I always knew that Stephanie Meyer, author of the inexplicably popular Twilight series, was a fan of Buffy the Vampire Slayer, and that in crafting her quadrilogy, the knowledge of Buffy-lore was seeping into her writing, but it’s easy to forget this when dealing with a mythology that turns vampires into puppy dogs. And then you watch Season Three of Buffy during Marathon Monday because you have the day off and the idea of starting to study for finals is overwhelming. And you begin to notice something: Joss Whedon could be to blame for every “Edward!” screaming teenager in this country. Specifically Season Three gave birth to a lot of the stuff that was so prevalent in Twilight. (Spoilers for both Buffy and Twilight abound!).
- Season Three is the season in which Buffy and Angel are still together, but are also both aware that sex would lead to, you know, the world ending and all that jazz, so there’s lots of handholding and frustrated smoochings. It’s all about the frustrations of chastity and the temptations of sex. Specifically, this struck me during the “Prom” episode, where Buffy and Angel woke up in bed together fully clothed and semi-chaste. In Twilight, Edward’s an old fashion boy terrified of unleashing his inner demon by having sex with Bella (at least before marriage!), and when he finally does it nearly kills her, and leads not so much to the world ending as it does to the ending of Bella’s world.
- In the same “Prom” episode, Angel tells Buffy he has to leave her because they’ll only cause each other pain, and because she’ll eventually want the whole kids, real-world thing. In Twilight news, Book Two New Moon finds Edward leaving Bella with much the same speech, although Bella, unlike Buffy, is a petulant child about it and weeps for months rather than killing hellbeasts (way more therapeutic).

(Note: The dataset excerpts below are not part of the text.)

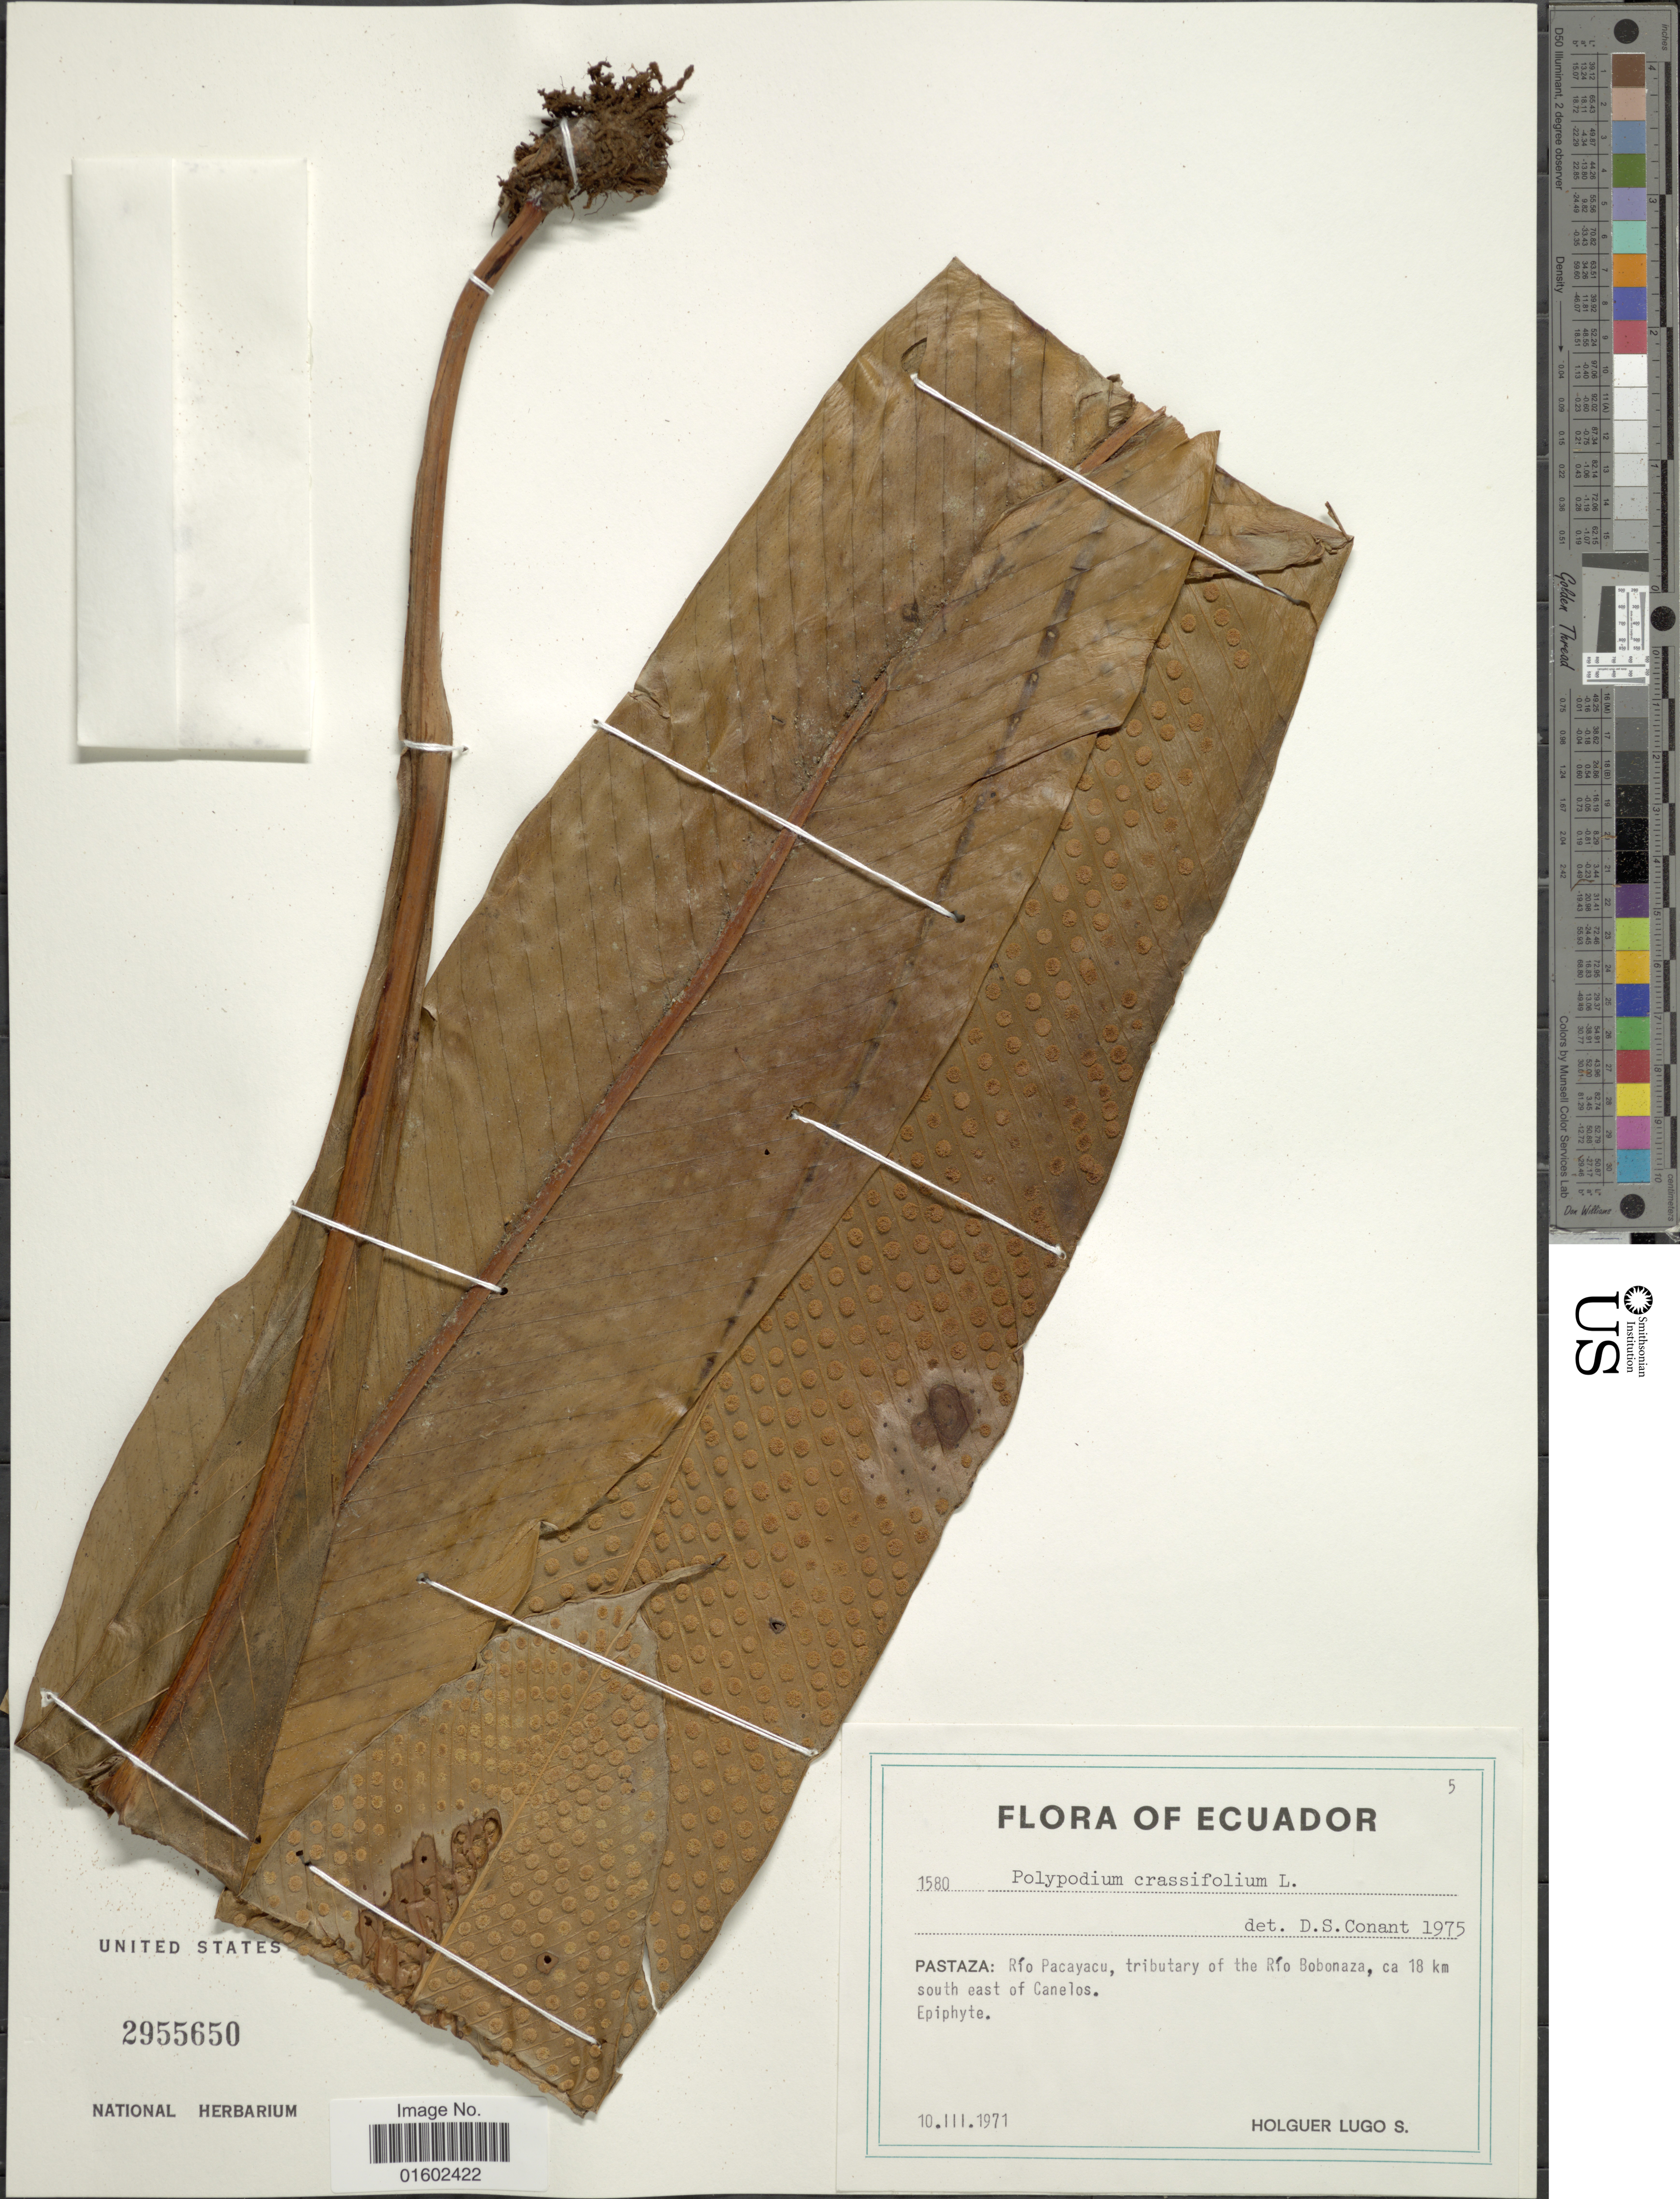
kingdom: Plantae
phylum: Tracheophyta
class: Polypodiopsida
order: Polypodiales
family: Polypodiaceae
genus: Niphidium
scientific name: Niphidium crassifolium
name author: (L.) Lellinger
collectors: H. Lugo S.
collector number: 1580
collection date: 1971-03-10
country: Ecuador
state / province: Pastaza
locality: Rio Pacayacu, tributary of the Rio Bobonaza, ca. 18 km south of east of Canelos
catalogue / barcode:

- In “Earshot,” Buffy acquires an aspect of a demon that causes her to be able to read minds. You can almost here Meyer’s wheels turning. In Twilight world, Edward becomes a mind reader. This, in and of itself, wouldn’t be all that interesting (Whedon has done many good things for the world of genre fiction, but I can’t credit him with inventing mind reading), but then we find out that while Buffy can hear the thoughts of her mother having sex with Giles (TWICE!) on a police car, she can’t hear Angel’s. It’s both a frustration, and a romantic moment when he promises to tell her anything she wants to know. Twilight would invert this.
- Vampires as absurdly beautiful sex gods. Neither Twilight nor Buffy can claim any original hold over the idea of sexy vampires, but with Angel and Spike, Buffy turned it into an art form that Twilight jumped from.
- The Xander-Jacob connection: wise cracking best friend? Check. Xander’s also the first person in Sunnydale to meet Buffy. So’s Jacob. Nearly overwhelming crush that will never be fully satisfied (and that often leads to the boy in question acting jealous and jerky)? Check. Except Xander shacks up with an ex-vengeance demon, where Jacob falls in love with a baby. But Anya’s kind of infantile in her… yeah there’s really no comparison. Xander even wants to kill Angel at the slightest provocation, kind of like the epic Werewolf v. Vampire feuding of Twilight, and Angel seems to return the aggression (In “Aggressions” while Angel fakes an attack of the Angeluses, he punches Xander in the face for pretty much no reason).
- Edward could not be more like Angel if he were played by David Boreanaz (at least the Angel who populated the Buffy-verse, he goes a little off path in Angel). From the old world values, the moody stare, the absurdly-well-coifed hair for a boy who supposedly can’t see his own reflection, straight on through to the penchant for creeper, stalker-hood when it comes to his beloved. In Season Three, in particular, Angel, with his intense guilt for Season Two’s baddyness, is all Edward’s moody pouting and frustrated sex drive (and let’s think about that family for a second –> Drusilla is Alice, the quirky sister. Spike is both Jasper,in his blood-lusting, and Emmet, in his wise cracking. And Darla is one hundred percent Rosalie, blond and beautiful and deadly, and holding a nearly unnatural thrall over Angel).
I could explain in detail just why the Whedon version of events is better, but that’s hardly the point. It sort of makes me love Twilight way more to think of it as the most famous fan fiction of all time.